Pope Francis turns 80: Pontiff celebrates birthday by having breakfast with homeless people

Heather Saul
Saturday 17 December 2016 15:48
He is credited with overhauling the Catholic Church’s obsolete, dogmatic image into a more inclusive one
He is credited with overhauling the Catholic Church’s obsolete, dogmatic image into a more inclusive one

Pope Francis has turned 80 today, a milestone birthday he celebrated by sharing breakfast with eight homeless people in the Vatican before heading to Mass.

The Pope continues to be a charismatic, lively and energetic leader of the Catholic Church, despite losing a lung to an infection as a teenager.

But becoming an octogenarian has left him grappling with his mortality, according to comments reported by the Associated Press. "For some days now, I have had in mind a word that seems ugly: old age, a thought that frightens."

Francis is the Pope who has fought to do things differently to the rest, the man credited with overhauling the Catholic Church’s obsolete, dogmatic image into a more inclusive one. With his more progressive take on divorce and same-sex relationships, Francis helped pull Catholicism into the 21st century in a more forgiving form.

He went against his predecessor Benedict XVI’s apparent support for 'intelligent design' and declared the theories of evolution and the Big Bang are real. God is not “a magician with a magic wand”, he told the Pontifical Academy of Sciences in 2014.

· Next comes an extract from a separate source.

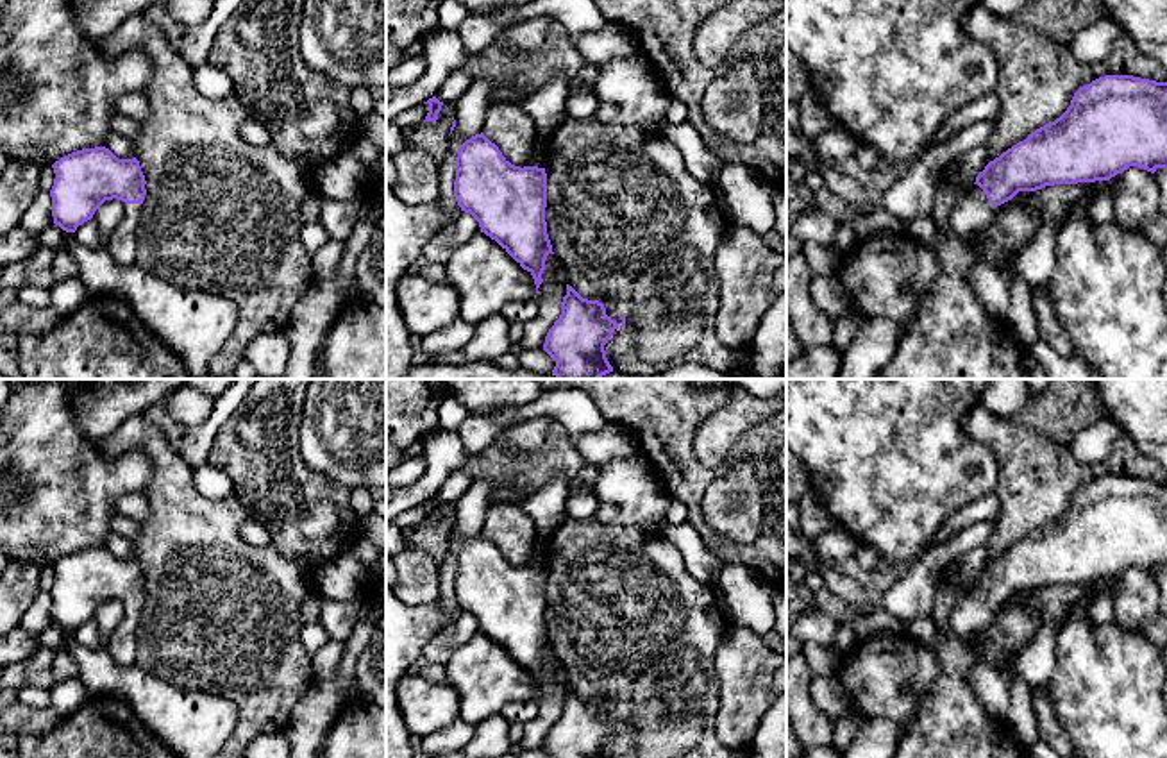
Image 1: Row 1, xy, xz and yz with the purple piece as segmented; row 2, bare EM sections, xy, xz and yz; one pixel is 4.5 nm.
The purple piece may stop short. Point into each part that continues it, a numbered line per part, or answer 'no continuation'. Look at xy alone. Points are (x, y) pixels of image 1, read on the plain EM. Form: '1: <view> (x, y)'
1: xy (122, 646)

A more austere pontiff, Francis has attacked “unfettered capitalism” and rejected many of the luxurious trappings offered to each Pope. This includes the palatial papal summer residence at Castelgandolfo which is now a museum.

His comments veer off script and he is unafraid to delve into political happenings, memorably remarking that fake news and tabloid-like stories is like being sexually aroused by excrement after the US general election.

In June, Francis said the Church should apologise to gay people for the way they have been treated. “[Gay people] should not be discriminated against,” he said. “They should be respected, accompanied pastorally.” On other issues, however, Francis has been careful not to stray too far from the positions upheld by his predecessors. While granting all priests the “faculty” to forgive abortion, he was quick to “restate as firmly as I can that abortion is a grave sin”.